4D Cell offers the one-well dynamic confiner (featuring control of confinement speed and reversible confinement), one-well static confiner (confines cells within two surfaces with micrometer precision), six-wells static confiner (higher-throughput version of the one-well model), and six-wells static confiner with the CO2 plug (allowing gas exchange), all of which are compatible with high-resolution imaging systems.

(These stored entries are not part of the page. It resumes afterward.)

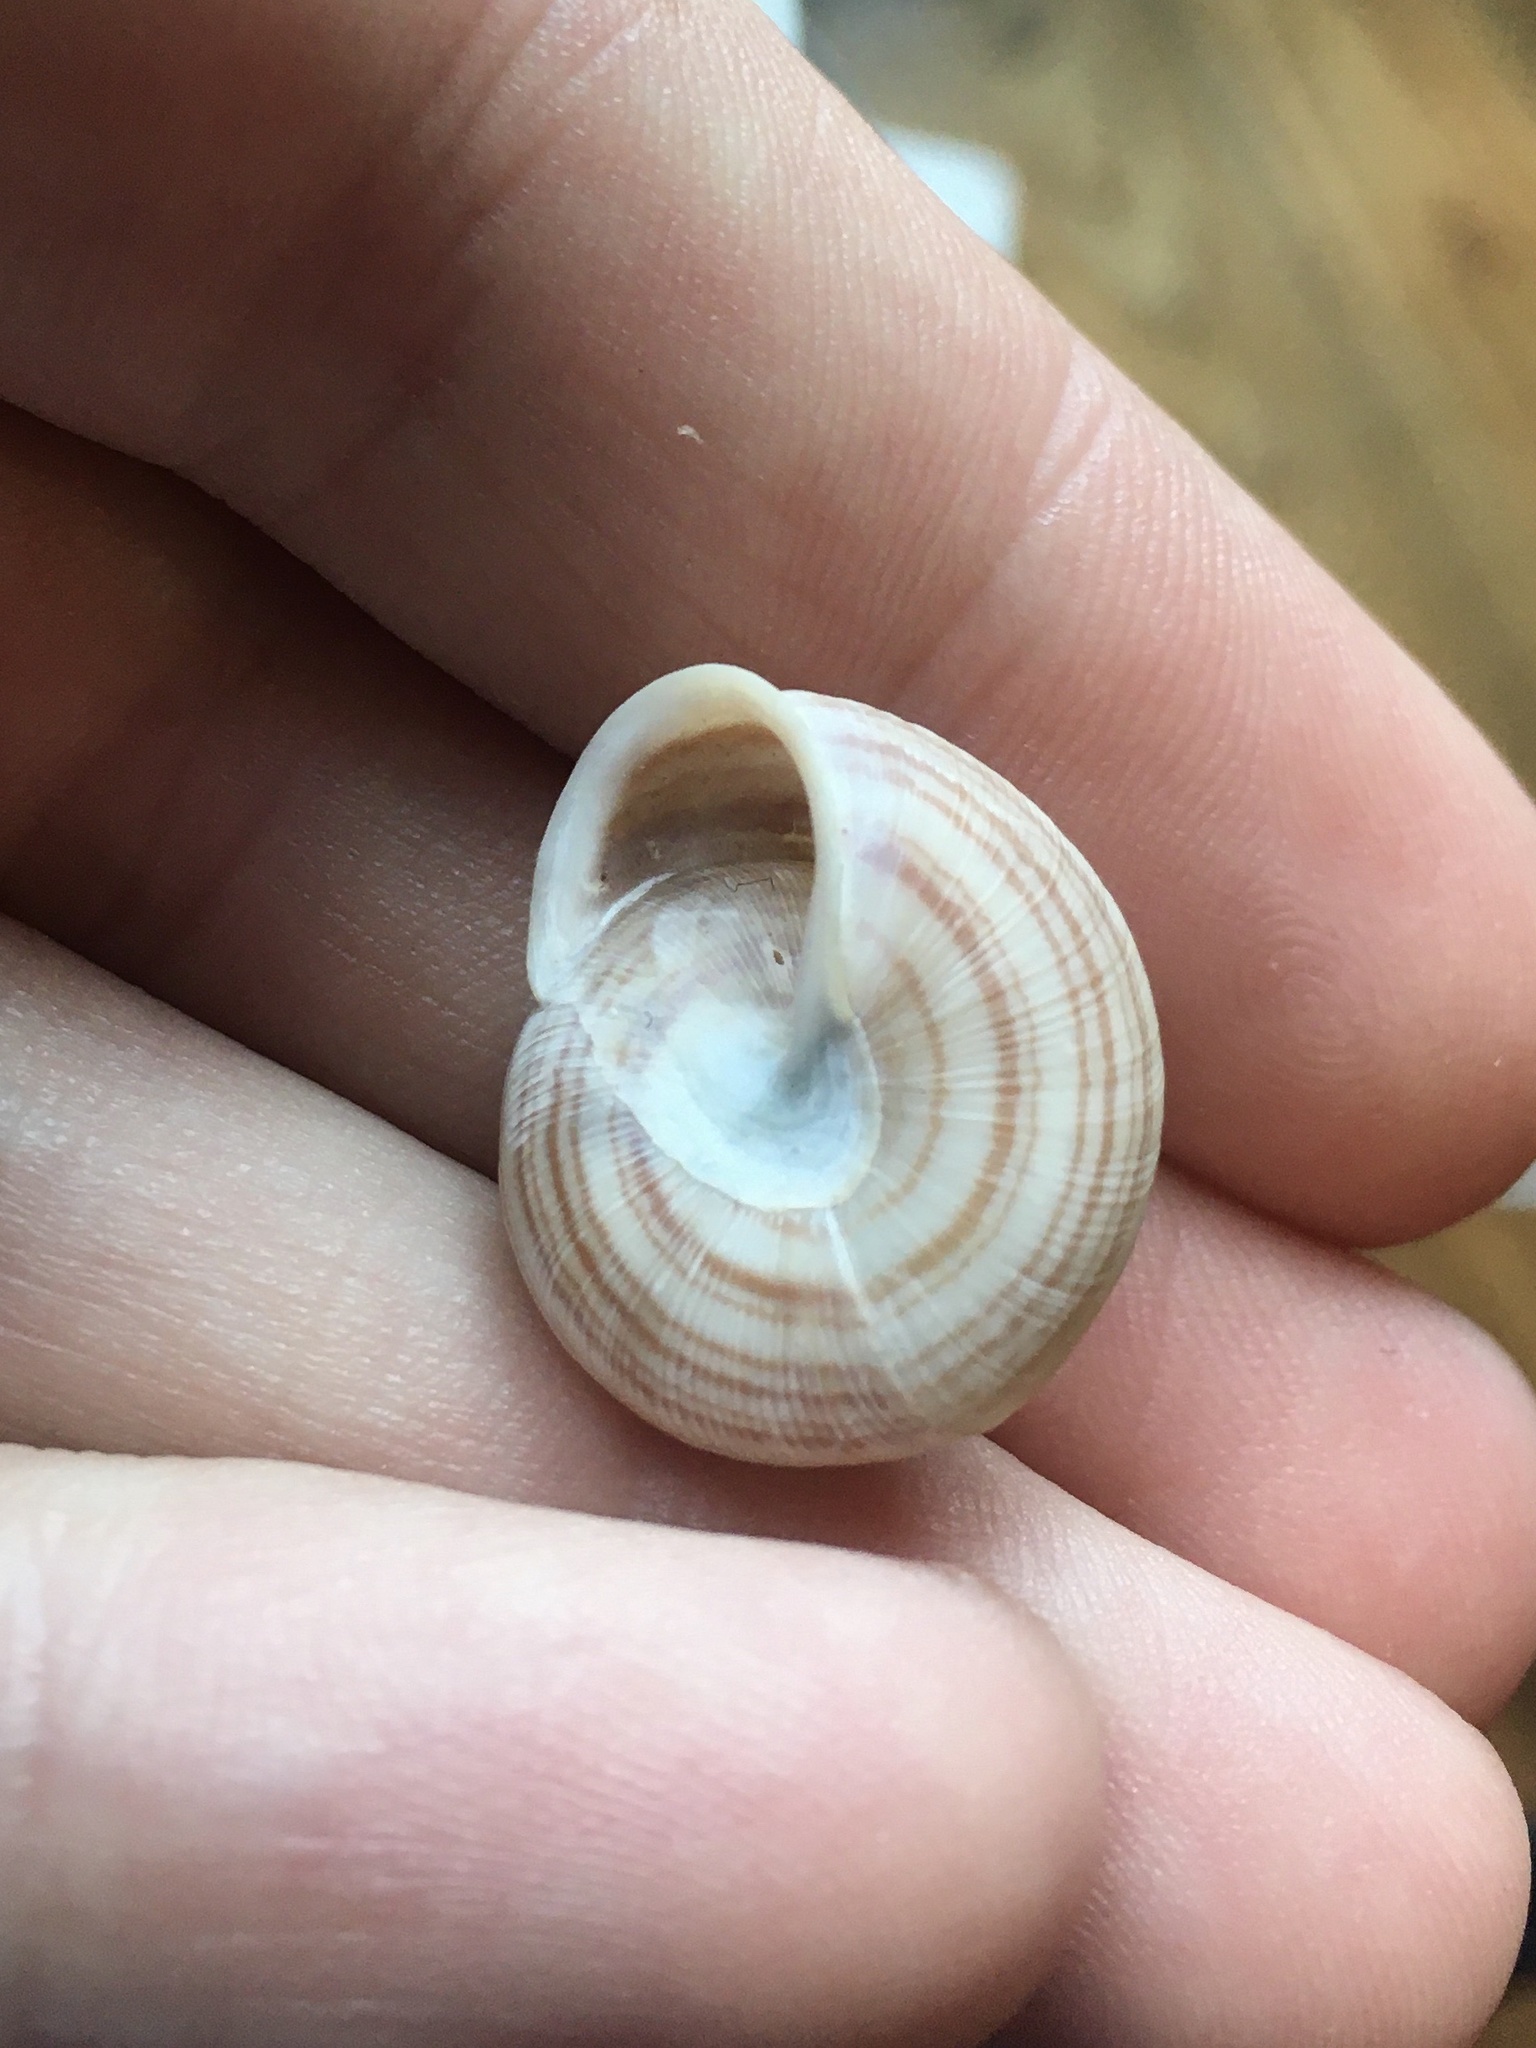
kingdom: Animalia
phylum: Mollusca
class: Gastropoda
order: Stylommatophora
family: Polygyridae
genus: Webbhelix
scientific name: Webbhelix multilineata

Compression or contractility studies, based on how 3D cultures respond to controlled squeezing between two surfaces (for example hydrogels), are an attractive way to compare two cultures, for example how normal and cancer cells respond to drug treatment. Confinement allows such studies, as well as adds a new twist to the characterization of 3D co-cultures. “Instead of using two types of cells on the same substrate, you could put one cell on one surface, another on an opposing surface, and control spacing between them to study intercellular chemical interactions,” Moubakir says.
More complex embodiments
Mimetas, which operates under the tagline, “the organ-on-a-chip company,” has enjoyed widespread adoption of its 3D cell culture products. In 2018 alone, the company or its customers published ten peer-reviewed articles on 3D cultures utilizing one or more Mimetas cultureware products. Among these are a Nature paper on 3D brain cell cultures for organophosphate toxicity screening, a study on nephrotoxicity and kidney transport assessment in 3D perfused proximal tubules, and a report on 3D cultures of Parkinsons disease-specific dopaminergic neurons.
For example, Mimetas’ OrganoPlate 2-lane 400 features 96 independent culture compartments, each supporting one in-gel culture and a perfusion channel, for studying perfused tubular tissue. Four wells of the 384-well-plate connect to each microfluidic network. The OrganoPlate 3-lane plate features 40 independent culture cells, each supporting adjacent in-gel culture and two perfusion channels for perfused tubular tissues. This model supports apical and basal access to epithelial and endothelial tubules, allowing barrier integrity and transport assays.